### [EXERCISE GOAL]
Below is a listing from which only part is wanted; return exactly the lines from the one with "European Insurance and" up to and including the one with "The world natural".
* * *
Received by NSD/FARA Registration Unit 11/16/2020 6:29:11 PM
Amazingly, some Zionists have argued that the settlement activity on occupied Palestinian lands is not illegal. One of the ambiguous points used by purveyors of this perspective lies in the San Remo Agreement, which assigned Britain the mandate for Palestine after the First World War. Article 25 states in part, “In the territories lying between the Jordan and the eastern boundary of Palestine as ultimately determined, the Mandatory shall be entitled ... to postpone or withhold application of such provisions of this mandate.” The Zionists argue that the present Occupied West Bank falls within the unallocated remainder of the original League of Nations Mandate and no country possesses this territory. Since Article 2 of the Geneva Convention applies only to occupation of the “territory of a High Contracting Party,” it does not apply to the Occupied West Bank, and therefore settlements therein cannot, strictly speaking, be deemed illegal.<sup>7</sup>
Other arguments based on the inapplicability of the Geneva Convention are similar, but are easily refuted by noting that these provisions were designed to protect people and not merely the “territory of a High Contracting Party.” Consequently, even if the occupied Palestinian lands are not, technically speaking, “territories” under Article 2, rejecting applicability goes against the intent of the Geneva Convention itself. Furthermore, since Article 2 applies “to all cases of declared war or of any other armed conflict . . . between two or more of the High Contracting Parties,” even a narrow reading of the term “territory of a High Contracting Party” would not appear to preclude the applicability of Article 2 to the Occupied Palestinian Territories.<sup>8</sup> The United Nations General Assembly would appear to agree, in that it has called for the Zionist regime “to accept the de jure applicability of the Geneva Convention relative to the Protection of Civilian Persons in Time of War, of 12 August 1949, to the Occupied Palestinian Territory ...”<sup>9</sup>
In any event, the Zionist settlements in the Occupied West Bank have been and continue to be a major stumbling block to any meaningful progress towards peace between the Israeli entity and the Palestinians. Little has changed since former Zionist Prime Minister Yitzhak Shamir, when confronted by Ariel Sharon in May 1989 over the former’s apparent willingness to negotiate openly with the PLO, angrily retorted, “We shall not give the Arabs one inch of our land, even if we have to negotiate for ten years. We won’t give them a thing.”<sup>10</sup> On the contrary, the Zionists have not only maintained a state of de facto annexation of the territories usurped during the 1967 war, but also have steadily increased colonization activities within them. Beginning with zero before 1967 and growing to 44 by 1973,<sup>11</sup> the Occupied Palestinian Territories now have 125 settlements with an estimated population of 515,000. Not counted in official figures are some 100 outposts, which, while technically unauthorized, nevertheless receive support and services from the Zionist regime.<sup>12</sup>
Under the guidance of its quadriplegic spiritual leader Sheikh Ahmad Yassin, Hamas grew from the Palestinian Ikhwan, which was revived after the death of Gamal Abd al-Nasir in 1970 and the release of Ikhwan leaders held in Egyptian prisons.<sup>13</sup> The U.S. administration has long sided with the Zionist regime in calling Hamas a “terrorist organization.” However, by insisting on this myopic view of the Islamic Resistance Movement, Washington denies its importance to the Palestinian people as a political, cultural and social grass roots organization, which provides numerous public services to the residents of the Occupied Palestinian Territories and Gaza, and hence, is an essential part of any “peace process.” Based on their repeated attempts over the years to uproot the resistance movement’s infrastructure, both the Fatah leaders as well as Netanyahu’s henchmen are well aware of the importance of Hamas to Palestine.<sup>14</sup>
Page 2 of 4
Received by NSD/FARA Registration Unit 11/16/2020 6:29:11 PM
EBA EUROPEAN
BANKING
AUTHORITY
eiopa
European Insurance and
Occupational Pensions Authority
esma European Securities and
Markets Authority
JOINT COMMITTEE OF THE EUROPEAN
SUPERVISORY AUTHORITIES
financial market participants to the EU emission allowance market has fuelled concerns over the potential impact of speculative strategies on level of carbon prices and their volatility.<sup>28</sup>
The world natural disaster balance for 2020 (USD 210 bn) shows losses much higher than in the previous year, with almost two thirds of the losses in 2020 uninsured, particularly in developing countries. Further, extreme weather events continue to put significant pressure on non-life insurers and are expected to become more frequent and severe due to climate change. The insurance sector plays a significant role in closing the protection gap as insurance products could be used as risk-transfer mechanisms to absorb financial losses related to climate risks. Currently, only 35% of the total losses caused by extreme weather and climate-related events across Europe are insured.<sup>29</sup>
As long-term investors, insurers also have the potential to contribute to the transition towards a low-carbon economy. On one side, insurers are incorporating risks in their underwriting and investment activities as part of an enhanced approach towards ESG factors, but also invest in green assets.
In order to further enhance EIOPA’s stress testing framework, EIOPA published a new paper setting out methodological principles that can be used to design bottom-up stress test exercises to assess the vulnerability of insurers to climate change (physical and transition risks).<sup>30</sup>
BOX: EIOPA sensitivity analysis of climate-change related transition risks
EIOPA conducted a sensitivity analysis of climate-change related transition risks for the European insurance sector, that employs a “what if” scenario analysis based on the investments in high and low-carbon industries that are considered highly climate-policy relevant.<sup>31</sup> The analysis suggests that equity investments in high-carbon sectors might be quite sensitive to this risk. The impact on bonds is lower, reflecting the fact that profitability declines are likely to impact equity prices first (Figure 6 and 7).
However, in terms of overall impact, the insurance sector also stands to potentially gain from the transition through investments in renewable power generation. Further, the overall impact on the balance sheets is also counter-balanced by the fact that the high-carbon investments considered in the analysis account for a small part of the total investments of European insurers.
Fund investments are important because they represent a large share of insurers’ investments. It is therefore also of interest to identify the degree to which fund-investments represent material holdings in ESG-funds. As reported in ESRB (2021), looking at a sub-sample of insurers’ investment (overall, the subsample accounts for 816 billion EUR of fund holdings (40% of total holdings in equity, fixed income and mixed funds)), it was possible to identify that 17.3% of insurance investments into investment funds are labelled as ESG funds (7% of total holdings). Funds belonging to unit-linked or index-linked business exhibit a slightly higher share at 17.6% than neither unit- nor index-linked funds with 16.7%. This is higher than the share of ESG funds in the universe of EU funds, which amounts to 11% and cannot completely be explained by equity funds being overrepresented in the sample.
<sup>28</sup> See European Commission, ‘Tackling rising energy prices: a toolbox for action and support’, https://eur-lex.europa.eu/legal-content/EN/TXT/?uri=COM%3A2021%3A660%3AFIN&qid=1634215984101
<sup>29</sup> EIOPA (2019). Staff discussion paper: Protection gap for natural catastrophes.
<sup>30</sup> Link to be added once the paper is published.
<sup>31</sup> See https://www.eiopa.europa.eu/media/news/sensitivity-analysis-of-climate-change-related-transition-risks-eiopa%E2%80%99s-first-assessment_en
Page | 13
* * *
### [OUTPUT]
European Insurance and
Occupational Pensions Authority
esma European Securities and
Markets Authority
JOINT COMMITTEE OF THE EUROPEAN
SUPERVISORY AUTHORITIES
financial market participants to the EU emission allowance market has fuelled concerns over the potential impact of speculative strategies on level of carbon prices and their volatility.<sup>28</sup>
The world natural disaster balance for 2020 (USD 210 bn) shows losses much higher than in the previous year, with almost two thirds of the losses in 2020 uninsured, particularly in developing countries. Further, extreme weather events continue to put significant pressure on non-life insurers and are expected to become more frequent and severe due to climate change. The insurance sector plays a significant role in closing the protection gap as insurance products could be used as risk-transfer mechanisms to absorb financial losses related to climate risks. Currently, only 35% of the total losses caused by extreme weather and climate-related events across Europe are insured.<sup>29</sup>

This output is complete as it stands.